◆ Directive ◆
Below are lines of data, and only some are wanted. Please repeat exactly those from the line that has "1. El sistema debe permitir eliminar" through the line that has "3. El sistema debe permitir editar".

◆ The records ◆
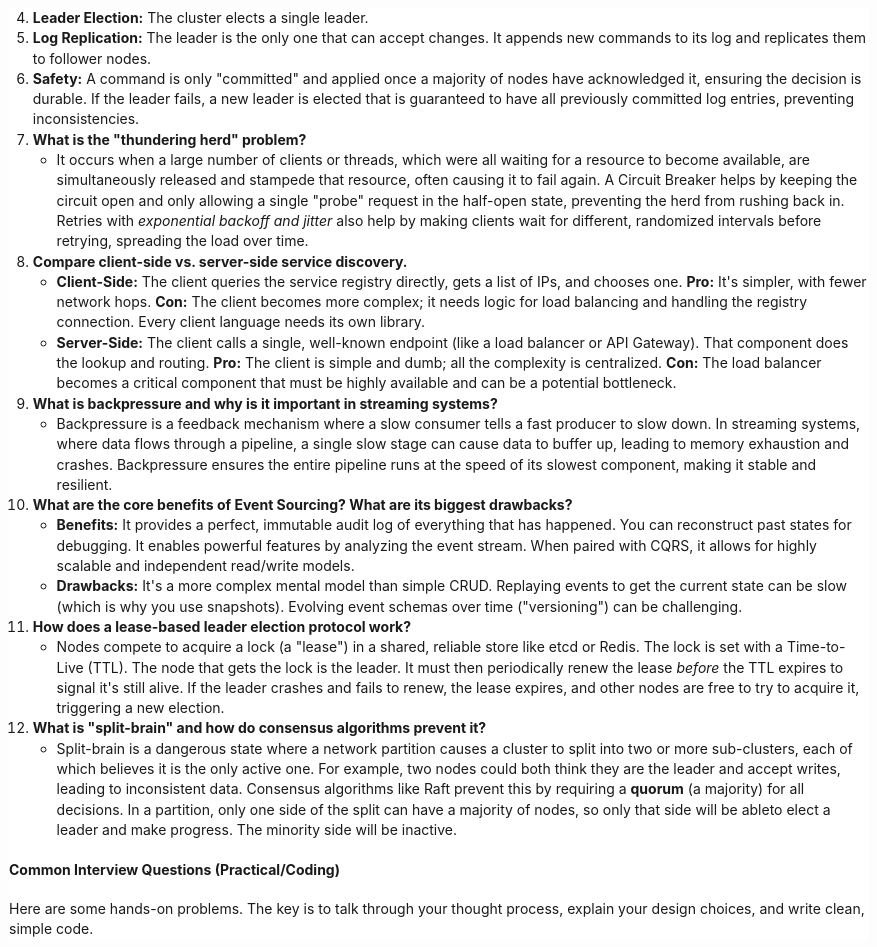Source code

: 4. **Leader Election:** The cluster elects a single leader.
5. **Log Replication:** The leader is the only one that can accept changes. It appends new commands to its log and replicates them to follower nodes.
6. **Safety:** A command is only "committed" and applied once a majority of nodes have acknowledged it, ensuring the decision is durable. If the leader fails, a new leader is elected that is guaranteed to have all previously committed log entries, preventing inconsistencies.
1. **What is the "thundering herd" problem?**
    * It occurs when a large number of clients or threads, which were all waiting for a resource to become available, are simultaneously released and stampede that resource, often causing it to fail again. A Circuit Breaker helps by keeping the circuit open and only allowing a single "probe" request in the half-open state, preventing the herd from rushing back in. Retries with *exponential backoff and jitter* also help by making clients wait for different, randomized intervals before retrying, spreading the load over time.
2. **Compare client-side vs. server-side service discovery.**
    * **Client-Side:** The client queries the service registry directly, gets a list of IPs, and chooses one. **Pro:** It's simpler, with fewer network hops. **Con:** The client becomes more complex; it needs logic for load balancing and handling the registry connection. Every client language needs its own library.
    * **Server-Side:** The client calls a single, well-known endpoint (like a load balancer or API Gateway). That component does the lookup and routing. **Pro:** The client is simple and dumb; all the complexity is centralized. **Con:** The load balancer becomes a critical component that must be highly available and can be a potential bottleneck.
3. **What is backpressure and why is it important in streaming systems?**
    * Backpressure is a feedback mechanism where a slow consumer tells a fast producer to slow down. In streaming systems, where data flows through a pipeline, a single slow stage can cause data to buffer up, leading to memory exhaustion and crashes. Backpressure ensures the entire pipeline runs at the speed of its slowest component, making it stable and resilient.
4. **What are the core benefits of Event Sourcing? What are its biggest drawbacks?**
    * **Benefits:** It provides a perfect, immutable audit log of everything that has happened. You can reconstruct past states for debugging. It enables powerful features by analyzing the event stream. When paired with CQRS, it allows for highly scalable and independent read/write models.
    * **Drawbacks:** It's a more complex mental model than simple CRUD. Replaying events to get the current state can be slow (which is why you use snapshots). Evolving event schemas over time ("versioning") can be challenging.
5. **How does a lease-based leader election protocol work?**
    * Nodes compete to acquire a lock (a "lease") in a shared, reliable store like etcd or Redis. The lock is set with a Time-to-Live (TTL). The node that gets the lock is the leader. It must then periodically renew the lease *before* the TTL expires to signal it's still alive. If the leader crashes and fails to renew, the lease expires, and other nodes are free to try to acquire it, triggering a new election.
6. **What is "split-brain" and how do consensus algorithms prevent it?**
    * Split-brain is a dangerous state where a network partition causes a cluster to split into two or more sub-clusters, each of which believes it is the only active one. For example, two nodes could both think they are the leader and accept writes, leading to inconsistent data. Consensus algorithms like Raft prevent this by requiring a **quorum** (a majority) for all decisions. In a partition, only one side of the split can have a majority of nodes, so only that side will be ableto elect a leader and make progress. The minority side will be inactive.

#### **Common Interview Questions (Practical/Coding)**

Here are some hands-on problems. The key is to talk through your thought process, explain your design choices, and write clean, simple code.
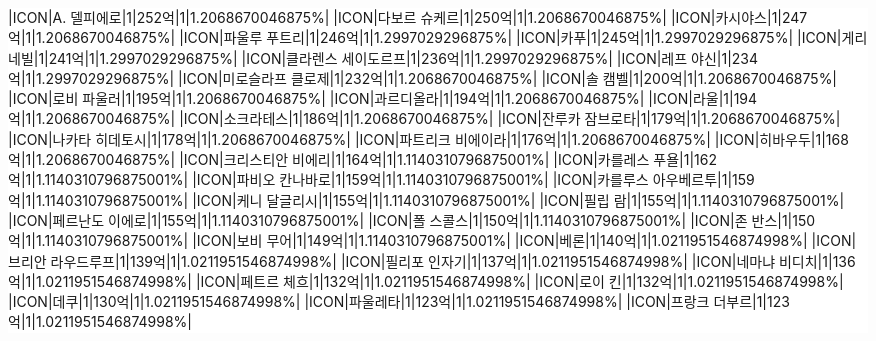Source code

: |ICON|A. 델피에로|1|252억|1|1.2068670046875%|
|ICON|다보르 슈케르|1|250억|1|1.2068670046875%|
|ICON|카시야스|1|247억|1|1.2068670046875%|
|ICON|파울루 푸트리|1|246억|1|1.2997029296875%|
|ICON|카푸|1|245억|1|1.2997029296875%|
|ICON|게리 네빌|1|241억|1|1.2997029296875%|
|ICON|클라렌스 세이도르프|1|236억|1|1.2997029296875%|
|ICON|레프 야신|1|234억|1|1.2997029296875%|
|ICON|미로슬라프 클로제|1|232억|1|1.2068670046875%|
|ICON|솔 캠벨|1|200억|1|1.2068670046875%|
|ICON|로비 파울러|1|195억|1|1.2068670046875%|
|ICON|과르디올라|1|194억|1|1.2068670046875%|
|ICON|라울|1|194억|1|1.2068670046875%|
|ICON|소크라테스|1|186억|1|1.2068670046875%|
|ICON|잔루카 잠브로타|1|179억|1|1.2068670046875%|
|ICON|나카타 히데토시|1|178억|1|1.2068670046875%|
|ICON|파트리크 비에이라|1|176억|1|1.2068670046875%|
|ICON|히바우두|1|168억|1|1.2068670046875%|
|ICON|크리스티안 비에리|1|164억|1|1.1140310796875001%|
|ICON|카를레스 푸욜|1|162억|1|1.1140310796875001%|
|ICON|파비오 칸나바로|1|159억|1|1.1140310796875001%|
|ICON|카를루스 아우베르투|1|159억|1|1.1140310796875001%|
|ICON|케니 달글리시|1|155억|1|1.1140310796875001%|
|ICON|필립 람|1|155억|1|1.1140310796875001%|
|ICON|페르난도 이에로|1|155억|1|1.1140310796875001%|
|ICON|폴 스콜스|1|150억|1|1.1140310796875001%|
|ICON|존 반스|1|150억|1|1.1140310796875001%|
|ICON|보비 무어|1|149억|1|1.1140310796875001%|
|ICON|베론|1|140억|1|1.0211951546874998%|
|ICON|브리안 라우드루프|1|139억|1|1.0211951546874998%|
|ICON|필리포 인자기|1|137억|1|1.0211951546874998%|
|ICON|네마냐 비디치|1|136억|1|1.0211951546874998%|
|ICON|페트르 체흐|1|132억|1|1.0211951546874998%|
|ICON|로이 킨|1|132억|1|1.0211951546874998%|
|ICON|데쿠|1|130억|1|1.0211951546874998%|
|ICON|파울레타|1|123억|1|1.0211951546874998%|
|ICON|프랑크 더부르|1|123억|1|1.0211951546874998%|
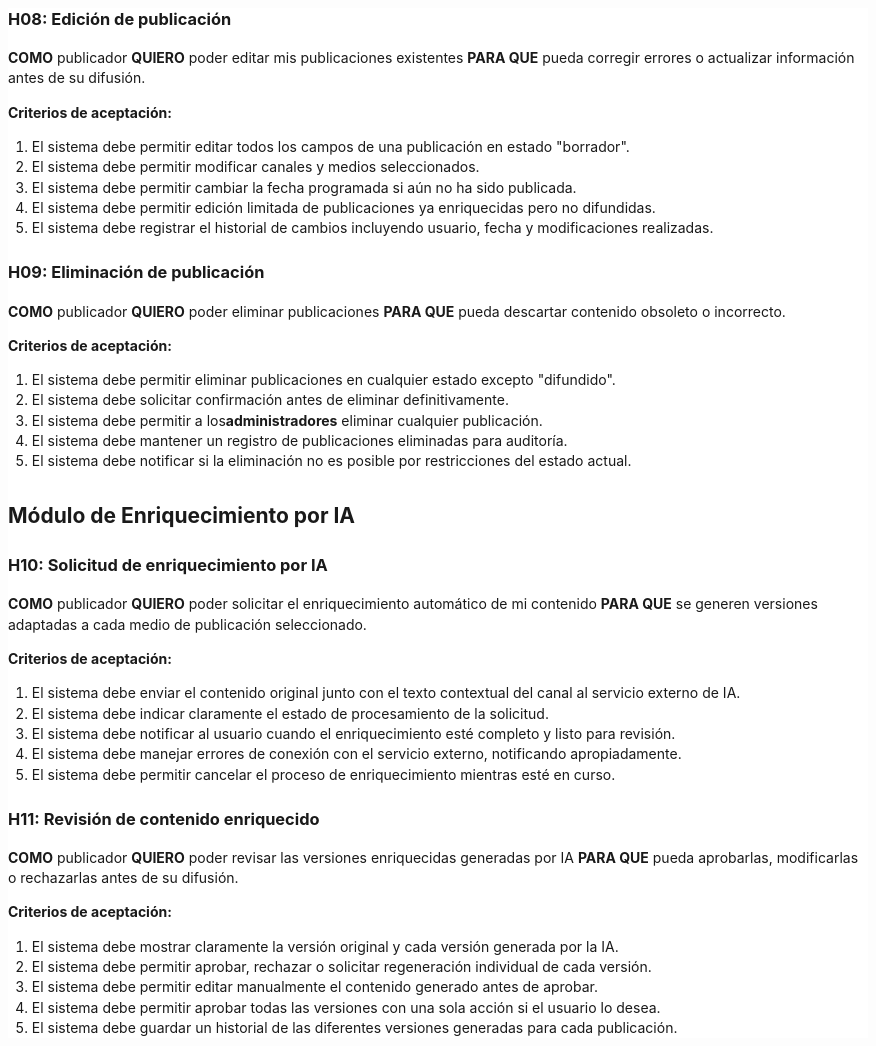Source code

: ### **H08: Edición de publicación**

**COMO** publicador **QUIERO** poder editar mis publicaciones existentes **PARA QUE** pueda corregir errores o actualizar información antes de su difusión.

**Criterios de aceptación:**

1. El sistema debe permitir editar todos los campos de una publicación en estado "borrador".
2. El sistema debe permitir modificar canales y medios seleccionados.
3. El sistema debe permitir cambiar la fecha programada si aún no ha sido publicada.
4. El sistema debe permitir edición limitada de publicaciones ya enriquecidas pero no difundidas.
5. El sistema debe registrar el historial de cambios incluyendo usuario, fecha y modificaciones realizadas.

### **H09: Eliminación de publicación**

**COMO** publicador **QUIERO** poder eliminar publicaciones **PARA QUE** pueda descartar contenido obsoleto o incorrecto.

**Criterios de aceptación:**

1. El sistema debe permitir eliminar publicaciones en cualquier estado excepto "difundido".
2. El sistema debe solicitar confirmación antes de eliminar definitivamente.
3. El sistema debe permitir a los**administradores** eliminar cualquier publicación.
4. El sistema debe mantener un registro de publicaciones eliminadas para auditoría.
5. El sistema debe notificar si la eliminación no es posible por restricciones del estado actual.

## **Módulo de Enriquecimiento por IA**

### **H10: Solicitud de enriquecimiento por IA**

**COMO** publicador **QUIERO** poder solicitar el enriquecimiento automático de mi contenido **PARA QUE** se generen versiones adaptadas a cada medio de publicación seleccionado.

**Criterios de aceptación:**

1. El sistema debe enviar el contenido original junto con el texto contextual del canal al servicio externo de IA.
2. El sistema debe indicar claramente el estado de procesamiento de la solicitud.
3. El sistema debe notificar al usuario cuando el enriquecimiento esté completo y listo para revisión.
4. El sistema debe manejar errores de conexión con el servicio externo, notificando apropiadamente.
5. El sistema debe permitir cancelar el proceso de enriquecimiento mientras esté en curso.

### **H11: Revisión de contenido enriquecido**

**COMO** publicador **QUIERO** poder revisar las versiones enriquecidas generadas por IA **PARA QUE** pueda aprobarlas, modificarlas o rechazarlas antes de su difusión.

**Criterios de aceptación:**

1. El sistema debe mostrar claramente la versión original y cada versión generada por la IA.
2. El sistema debe permitir aprobar, rechazar o solicitar regeneración individual de cada versión.
3. El sistema debe permitir editar manualmente el contenido generado antes de aprobar.
4. El sistema debe permitir aprobar todas las versiones con una sola acción si el usuario lo desea.
5. El sistema debe guardar un historial de las diferentes versiones generadas para cada publicación.
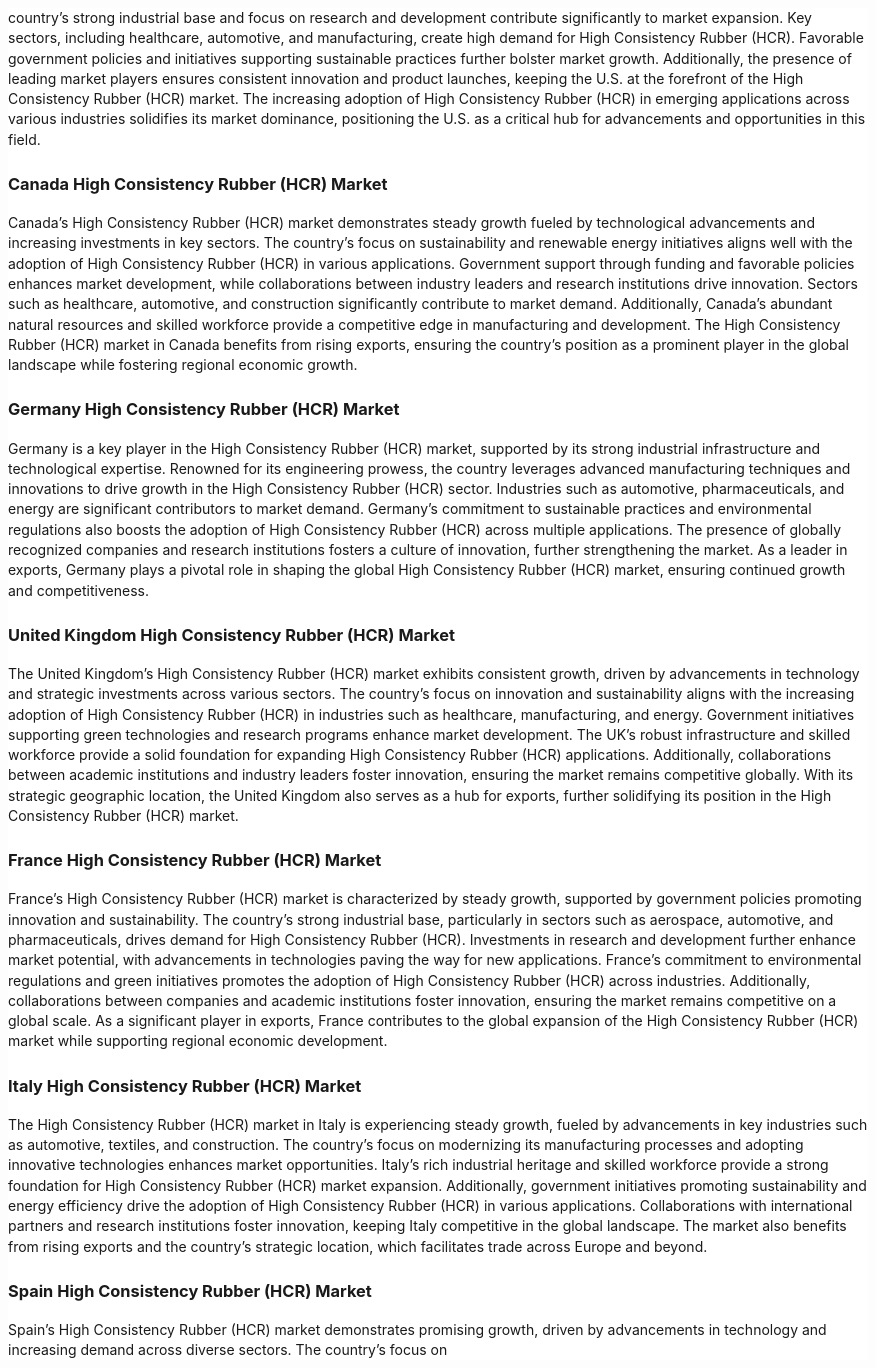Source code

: country&rsquo;s strong industrial base and focus on research and development contribute significantly to market expansion. Key sectors, including healthcare, automotive, and manufacturing, create high demand for High Consistency Rubber (HCR). Favorable government policies and initiatives supporting sustainable practices further bolster market growth. Additionally, the presence of leading market players ensures consistent innovation and product launches, keeping the U.S. at the forefront of the High Consistency Rubber (HCR) market. The increasing adoption of High Consistency Rubber (HCR) in emerging applications across various industries solidifies its market dominance, positioning the U.S. as a critical hub for advancements and opportunities in this field.</p><h3>Canada High Consistency Rubber (HCR) Market</h3><p>Canada&rsquo;s High Consistency Rubber (HCR) market demonstrates steady growth fueled by technological advancements and increasing investments in key sectors. The country&rsquo;s focus on sustainability and renewable energy initiatives aligns well with the adoption of High Consistency Rubber (HCR) in various applications. Government support through funding and favorable policies enhances market development, while collaborations between industry leaders and research institutions drive innovation. Sectors such as healthcare, automotive, and construction significantly contribute to market demand. Additionally, Canada&rsquo;s abundant natural resources and skilled workforce provide a competitive edge in manufacturing and development. The High Consistency Rubber (HCR) market in Canada benefits from rising exports, ensuring the country&rsquo;s position as a prominent player in the global landscape while fostering regional economic growth.</p><h3>Germany High Consistency Rubber (HCR) Market</h3><p>Germany is a key player in the High Consistency Rubber (HCR) market, supported by its strong industrial infrastructure and technological expertise. Renowned for its engineering prowess, the country leverages advanced manufacturing techniques and innovations to drive growth in the High Consistency Rubber (HCR) sector. Industries such as automotive, pharmaceuticals, and energy are significant contributors to market demand. Germany&rsquo;s commitment to sustainable practices and environmental regulations also boosts the adoption of High Consistency Rubber (HCR) across multiple applications. The presence of globally recognized companies and research institutions fosters a culture of innovation, further strengthening the market. As a leader in exports, Germany plays a pivotal role in shaping the global High Consistency Rubber (HCR) market, ensuring continued growth and competitiveness.</p><h3>United Kingdom High Consistency Rubber (HCR) Market</h3><p>The United Kingdom&rsquo;s High Consistency Rubber (HCR) market exhibits consistent growth, driven by advancements in technology and strategic investments across various sectors. The country&rsquo;s focus on innovation and sustainability aligns with the increasing adoption of High Consistency Rubber (HCR) in industries such as healthcare, manufacturing, and energy. Government initiatives supporting green technologies and research programs enhance market development. The UK&rsquo;s robust infrastructure and skilled workforce provide a solid foundation for expanding High Consistency Rubber (HCR) applications. Additionally, collaborations between academic institutions and industry leaders foster innovation, ensuring the market remains competitive globally. With its strategic geographic location, the United Kingdom also serves as a hub for exports, further solidifying its position in the High Consistency Rubber (HCR) market.</p><h3>France High Consistency Rubber (HCR) Market</h3><p>France&rsquo;s High Consistency Rubber (HCR) market is characterized by steady growth, supported by government policies promoting innovation and sustainability. The country&rsquo;s strong industrial base, particularly in sectors such as aerospace, automotive, and pharmaceuticals, drives demand for High Consistency Rubber (HCR). Investments in research and development further enhance market potential, with advancements in technologies paving the way for new applications. France&rsquo;s commitment to environmental regulations and green initiatives promotes the adoption of High Consistency Rubber (HCR) across industries. Additionally, collaborations between companies and academic institutions foster innovation, ensuring the market remains competitive on a global scale. As a significant player in exports, France contributes to the global expansion of the High Consistency Rubber (HCR) market while supporting regional economic development.</p><h3>Italy High Consistency Rubber (HCR) Market</h3><p>The High Consistency Rubber (HCR) market in Italy is experiencing steady growth, fueled by advancements in key industries such as automotive, textiles, and construction. The country&rsquo;s focus on modernizing its manufacturing processes and adopting innovative technologies enhances market opportunities. Italy&rsquo;s rich industrial heritage and skilled workforce provide a strong foundation for High Consistency Rubber (HCR) market expansion. Additionally, government initiatives promoting sustainability and energy efficiency drive the adoption of High Consistency Rubber (HCR) in various applications. Collaborations with international partners and research institutions foster innovation, keeping Italy competitive in the global landscape. The market also benefits from rising exports and the country&rsquo;s strategic location, which facilitates trade across Europe and beyond.</p><h3>Spain High Consistency Rubber (HCR) Market</h3><p>Spain&rsquo;s High Consistency Rubber (HCR) market demonstrates promising growth, driven by advancements in technology and increasing demand across diverse sectors. The country&rsquo;s focus on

◆ Response area ◆
1. El sistema debe permitir eliminar publicaciones en cualquier estado excepto "difundido".
2. El sistema debe solicitar confirmación antes de eliminar definitivamente.
3. El sistema debe permitir a los**administradores** eliminar cualquier publicación.
4. El sistema debe mantener un registro de publicaciones eliminadas para auditoría.
5. El sistema debe notificar si la eliminación no es posible por restricciones del estado actual.

## **Módulo de Enriquecimiento por IA**

### **H10: Solicitud de enriquecimiento por IA**

**COMO** publicador **QUIERO** poder solicitar el enriquecimiento automático de mi contenido **PARA QUE** se generen versiones adaptadas a cada medio de publicación seleccionado.

**Criterios de aceptación:**

1. El sistema debe enviar el contenido original junto con el texto contextual del canal al servicio externo de IA.
2. El sistema debe indicar claramente el estado de procesamiento de la solicitud.
3. El sistema debe notificar al usuario cuando el enriquecimiento esté completo y listo para revisión.
4. El sistema debe manejar errores de conexión con el servicio externo, notificando apropiadamente.
5. El sistema debe permitir cancelar el proceso de enriquecimiento mientras esté en curso.

### **H11: Revisión de contenido enriquecido**

**COMO** publicador **QUIERO** poder revisar las versiones enriquecidas generadas por IA **PARA QUE** pueda aprobarlas, modificarlas o rechazarlas antes de su difusión.

**Criterios de aceptación:**

1. El sistema debe mostrar claramente la versión original y cada versión generada por la IA.
2. El sistema debe permitir aprobar, rechazar o solicitar regeneración individual de cada versión.
3. El sistema debe permitir editar manualmente el contenido generado antes de aprobar.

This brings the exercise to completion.